• **Page**
"""
The current implementation attempts to use a uint16_t to alias the lpm table
structures. Such aliasing can break optimizer performance. This patch uses
union type indirection and adds static inline functions for performing the
aliasing.

Signed-off-by: Aaron Conole <aconole at redhat.com>
---
 lib/librte_lpm/rte_lpm.h | 53 +++++++++++++++++++++++++++++++++++++-----------
 1 file changed, 41 insertions(+), 12 deletions(-)

diff --git a/lib/librte_lpm/rte_lpm.h b/lib/librte_lpm/rte_lpm.h
index c299ce2..eae6ff1 100644
--- a/lib/librte_lpm/rte_lpm.h
+++ b/lib/librte_lpm/rte_lpm.h
@@ -157,6 +157,33 @@ struct rte_lpm {
 };

 /**
+ * Convert from tbl_entry types to integer types
+ */
+static inline uint16_t
+rte_lpm_tbl24_entry_to_uint16(const struct rte_lpm_tbl24_entry *entry)
+{
+       union {
+               uint16_t                   i;
+               struct rte_lpm_tbl24_entry s;
+       } tbl_entry_u;
+
+       tbl_entry_u.s = *entry;
+       return tbl_entry_u.i;
+}
+
+static inline uint16_t
+rte_lpm_tbl8_entry_to_uint16(const struct rte_lpm_tbl8_entry *entry)
+{
+       union {
+               uint16_t                  i;
+               struct rte_lpm_tbl8_entry s;
+       } tbl_entry_u;
+
+       tbl_entry_u.s = *entry;
+       return tbl_entry_u.i;
+}
+
+/**
  * Create an LPM object.
"""
• **Your objective**
Retype the stretch of the patch from "The current implementation" through "insertions(+), 12 deletions(-)". The data after this point stands apart from the patch.

• **Entries provided**
"""
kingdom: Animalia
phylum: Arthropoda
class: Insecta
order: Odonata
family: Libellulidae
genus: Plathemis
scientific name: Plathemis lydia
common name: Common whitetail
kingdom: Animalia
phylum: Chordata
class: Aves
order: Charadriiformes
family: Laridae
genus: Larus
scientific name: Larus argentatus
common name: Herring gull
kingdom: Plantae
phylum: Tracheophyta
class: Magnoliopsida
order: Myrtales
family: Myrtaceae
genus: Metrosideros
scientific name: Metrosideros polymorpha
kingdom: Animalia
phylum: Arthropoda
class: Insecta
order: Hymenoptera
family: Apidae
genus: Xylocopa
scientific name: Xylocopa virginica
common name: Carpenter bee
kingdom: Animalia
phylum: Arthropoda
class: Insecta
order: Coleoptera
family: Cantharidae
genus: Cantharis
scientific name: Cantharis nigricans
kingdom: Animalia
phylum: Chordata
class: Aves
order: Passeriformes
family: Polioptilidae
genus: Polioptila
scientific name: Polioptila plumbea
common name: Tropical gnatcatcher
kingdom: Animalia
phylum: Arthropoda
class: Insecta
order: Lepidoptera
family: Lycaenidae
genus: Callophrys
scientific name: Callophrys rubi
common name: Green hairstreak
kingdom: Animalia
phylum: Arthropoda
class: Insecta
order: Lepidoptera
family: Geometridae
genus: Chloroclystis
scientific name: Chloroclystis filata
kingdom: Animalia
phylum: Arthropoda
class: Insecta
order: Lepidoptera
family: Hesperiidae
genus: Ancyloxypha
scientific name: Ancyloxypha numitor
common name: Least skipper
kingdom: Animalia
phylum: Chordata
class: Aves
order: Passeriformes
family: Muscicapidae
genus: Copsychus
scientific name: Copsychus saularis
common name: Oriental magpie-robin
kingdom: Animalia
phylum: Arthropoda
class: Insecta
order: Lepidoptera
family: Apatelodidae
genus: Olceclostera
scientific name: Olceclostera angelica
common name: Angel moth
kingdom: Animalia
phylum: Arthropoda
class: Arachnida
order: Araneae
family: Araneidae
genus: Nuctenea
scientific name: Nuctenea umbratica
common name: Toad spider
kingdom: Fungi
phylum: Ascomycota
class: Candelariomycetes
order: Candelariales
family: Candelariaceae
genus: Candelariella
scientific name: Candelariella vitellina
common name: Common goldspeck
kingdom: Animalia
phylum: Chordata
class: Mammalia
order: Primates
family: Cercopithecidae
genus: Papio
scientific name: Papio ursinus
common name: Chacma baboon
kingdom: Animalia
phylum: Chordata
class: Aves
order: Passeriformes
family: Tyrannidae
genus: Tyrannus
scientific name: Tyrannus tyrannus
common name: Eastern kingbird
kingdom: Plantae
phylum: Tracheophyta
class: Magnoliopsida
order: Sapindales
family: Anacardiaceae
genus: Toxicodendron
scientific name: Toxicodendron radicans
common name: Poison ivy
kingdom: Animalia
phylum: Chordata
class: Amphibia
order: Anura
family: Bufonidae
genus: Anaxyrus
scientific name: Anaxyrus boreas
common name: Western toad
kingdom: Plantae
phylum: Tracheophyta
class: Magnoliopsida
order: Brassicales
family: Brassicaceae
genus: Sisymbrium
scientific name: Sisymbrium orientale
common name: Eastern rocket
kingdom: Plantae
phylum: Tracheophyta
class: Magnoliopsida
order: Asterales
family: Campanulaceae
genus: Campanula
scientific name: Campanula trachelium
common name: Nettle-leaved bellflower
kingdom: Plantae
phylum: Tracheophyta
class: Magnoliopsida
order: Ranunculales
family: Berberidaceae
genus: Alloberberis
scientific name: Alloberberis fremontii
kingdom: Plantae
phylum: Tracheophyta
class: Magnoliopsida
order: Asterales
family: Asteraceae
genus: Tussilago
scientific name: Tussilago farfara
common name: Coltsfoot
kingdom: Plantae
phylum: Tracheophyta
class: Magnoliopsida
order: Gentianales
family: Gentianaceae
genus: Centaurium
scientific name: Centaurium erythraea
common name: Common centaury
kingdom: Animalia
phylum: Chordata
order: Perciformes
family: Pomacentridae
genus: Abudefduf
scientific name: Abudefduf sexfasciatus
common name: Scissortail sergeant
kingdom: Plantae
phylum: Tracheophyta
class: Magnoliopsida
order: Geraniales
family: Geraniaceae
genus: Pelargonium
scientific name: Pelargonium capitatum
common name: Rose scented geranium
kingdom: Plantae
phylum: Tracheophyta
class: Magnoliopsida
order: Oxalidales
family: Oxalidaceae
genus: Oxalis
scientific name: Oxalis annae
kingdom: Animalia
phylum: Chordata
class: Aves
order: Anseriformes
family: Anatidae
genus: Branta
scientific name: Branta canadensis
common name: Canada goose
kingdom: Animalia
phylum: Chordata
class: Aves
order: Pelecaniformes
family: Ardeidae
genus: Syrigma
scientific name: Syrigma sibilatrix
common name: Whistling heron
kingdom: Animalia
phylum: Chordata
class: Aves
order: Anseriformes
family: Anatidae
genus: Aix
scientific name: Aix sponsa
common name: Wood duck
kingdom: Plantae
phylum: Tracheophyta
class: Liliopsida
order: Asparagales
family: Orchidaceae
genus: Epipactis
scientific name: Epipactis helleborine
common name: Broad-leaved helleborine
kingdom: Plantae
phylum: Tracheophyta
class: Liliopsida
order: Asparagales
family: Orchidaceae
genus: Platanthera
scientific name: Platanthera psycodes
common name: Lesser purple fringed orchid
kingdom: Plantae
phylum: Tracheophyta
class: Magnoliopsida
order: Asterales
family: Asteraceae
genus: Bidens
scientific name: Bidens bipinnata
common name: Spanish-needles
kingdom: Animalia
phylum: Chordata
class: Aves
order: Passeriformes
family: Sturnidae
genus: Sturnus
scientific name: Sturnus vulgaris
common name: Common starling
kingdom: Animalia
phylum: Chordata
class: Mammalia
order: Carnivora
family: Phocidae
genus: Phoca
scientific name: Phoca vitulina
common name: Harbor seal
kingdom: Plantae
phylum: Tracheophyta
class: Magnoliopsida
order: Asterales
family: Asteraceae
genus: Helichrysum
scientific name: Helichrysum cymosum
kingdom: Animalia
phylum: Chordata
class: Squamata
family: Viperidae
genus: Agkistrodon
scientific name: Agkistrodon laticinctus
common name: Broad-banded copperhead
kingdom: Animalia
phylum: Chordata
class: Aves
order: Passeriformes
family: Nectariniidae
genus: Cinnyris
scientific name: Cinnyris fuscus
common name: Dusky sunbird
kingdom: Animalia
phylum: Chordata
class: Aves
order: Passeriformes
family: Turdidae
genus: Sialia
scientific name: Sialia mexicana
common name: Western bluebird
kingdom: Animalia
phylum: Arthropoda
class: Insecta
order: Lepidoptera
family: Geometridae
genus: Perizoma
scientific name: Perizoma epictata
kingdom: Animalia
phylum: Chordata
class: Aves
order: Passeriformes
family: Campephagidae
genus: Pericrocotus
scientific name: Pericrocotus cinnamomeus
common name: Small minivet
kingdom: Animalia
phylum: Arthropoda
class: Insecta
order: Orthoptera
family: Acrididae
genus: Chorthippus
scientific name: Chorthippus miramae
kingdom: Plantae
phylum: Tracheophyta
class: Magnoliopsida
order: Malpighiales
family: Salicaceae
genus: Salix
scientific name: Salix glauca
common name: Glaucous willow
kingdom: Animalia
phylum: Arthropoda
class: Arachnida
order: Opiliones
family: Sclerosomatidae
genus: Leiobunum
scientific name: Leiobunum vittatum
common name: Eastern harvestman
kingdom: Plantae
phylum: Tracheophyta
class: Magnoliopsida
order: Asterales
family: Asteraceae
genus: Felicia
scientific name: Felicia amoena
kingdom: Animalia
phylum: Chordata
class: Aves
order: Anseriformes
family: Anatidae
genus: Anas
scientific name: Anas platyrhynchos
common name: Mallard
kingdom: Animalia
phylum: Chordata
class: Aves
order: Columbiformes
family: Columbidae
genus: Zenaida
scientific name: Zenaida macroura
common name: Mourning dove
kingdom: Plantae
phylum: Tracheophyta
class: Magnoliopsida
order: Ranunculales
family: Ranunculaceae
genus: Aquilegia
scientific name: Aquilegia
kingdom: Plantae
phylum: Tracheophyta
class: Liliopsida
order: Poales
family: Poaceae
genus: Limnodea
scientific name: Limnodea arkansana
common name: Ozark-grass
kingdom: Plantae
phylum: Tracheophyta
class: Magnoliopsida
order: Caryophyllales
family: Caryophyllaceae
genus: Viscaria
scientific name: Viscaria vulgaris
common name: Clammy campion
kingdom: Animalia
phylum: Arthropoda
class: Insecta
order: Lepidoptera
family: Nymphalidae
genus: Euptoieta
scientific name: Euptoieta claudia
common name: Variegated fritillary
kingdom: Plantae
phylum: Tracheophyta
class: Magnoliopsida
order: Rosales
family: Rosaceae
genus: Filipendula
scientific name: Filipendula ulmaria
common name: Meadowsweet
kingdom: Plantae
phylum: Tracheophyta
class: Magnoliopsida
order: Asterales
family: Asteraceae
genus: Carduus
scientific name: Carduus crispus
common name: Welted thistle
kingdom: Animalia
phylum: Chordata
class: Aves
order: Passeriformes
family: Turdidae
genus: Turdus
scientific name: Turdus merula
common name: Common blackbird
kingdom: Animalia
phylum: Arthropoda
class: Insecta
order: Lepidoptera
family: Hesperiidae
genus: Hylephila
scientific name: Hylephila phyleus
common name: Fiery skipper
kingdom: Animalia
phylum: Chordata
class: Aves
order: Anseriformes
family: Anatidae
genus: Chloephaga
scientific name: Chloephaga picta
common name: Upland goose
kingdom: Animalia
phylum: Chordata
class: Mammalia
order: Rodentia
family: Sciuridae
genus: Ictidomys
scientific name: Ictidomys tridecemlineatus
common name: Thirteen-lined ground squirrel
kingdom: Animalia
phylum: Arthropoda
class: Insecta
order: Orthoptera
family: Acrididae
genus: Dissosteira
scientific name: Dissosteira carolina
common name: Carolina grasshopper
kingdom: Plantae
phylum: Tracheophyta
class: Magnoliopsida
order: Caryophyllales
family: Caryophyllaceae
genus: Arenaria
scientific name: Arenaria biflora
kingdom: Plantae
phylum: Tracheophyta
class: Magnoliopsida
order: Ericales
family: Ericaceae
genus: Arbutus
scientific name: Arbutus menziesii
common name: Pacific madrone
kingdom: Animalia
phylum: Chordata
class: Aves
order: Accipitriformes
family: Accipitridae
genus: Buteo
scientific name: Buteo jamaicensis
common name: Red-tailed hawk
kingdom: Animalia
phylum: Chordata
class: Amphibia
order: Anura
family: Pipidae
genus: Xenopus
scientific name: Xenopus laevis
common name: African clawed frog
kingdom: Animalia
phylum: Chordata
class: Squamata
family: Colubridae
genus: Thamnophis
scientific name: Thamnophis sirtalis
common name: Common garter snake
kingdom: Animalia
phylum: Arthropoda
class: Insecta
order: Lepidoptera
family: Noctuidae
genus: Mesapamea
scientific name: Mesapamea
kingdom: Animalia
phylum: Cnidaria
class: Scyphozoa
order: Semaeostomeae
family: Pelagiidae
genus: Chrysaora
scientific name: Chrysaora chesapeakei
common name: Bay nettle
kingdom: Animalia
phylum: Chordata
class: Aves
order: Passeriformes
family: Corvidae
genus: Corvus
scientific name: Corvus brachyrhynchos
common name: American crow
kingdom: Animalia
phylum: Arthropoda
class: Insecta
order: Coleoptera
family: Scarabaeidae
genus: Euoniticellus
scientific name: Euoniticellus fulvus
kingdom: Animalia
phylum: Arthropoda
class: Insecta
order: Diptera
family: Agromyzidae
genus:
"""
• **Solution for this problem**
The current implementation attempts to use a uint16_t to alias the lpm table
structures. Such aliasing can break optimizer performance. This patch uses
union type indirection and adds static inline functions for performing the
aliasing.

Signed-off-by: Aaron Conole <aconole at redhat.com>
---
 lib/librte_lpm/rte_lpm.h | 53 +++++++++++++++++++++++++++++++++++++-----------
 1 file changed, 41 insertions(+), 12 deletions(-)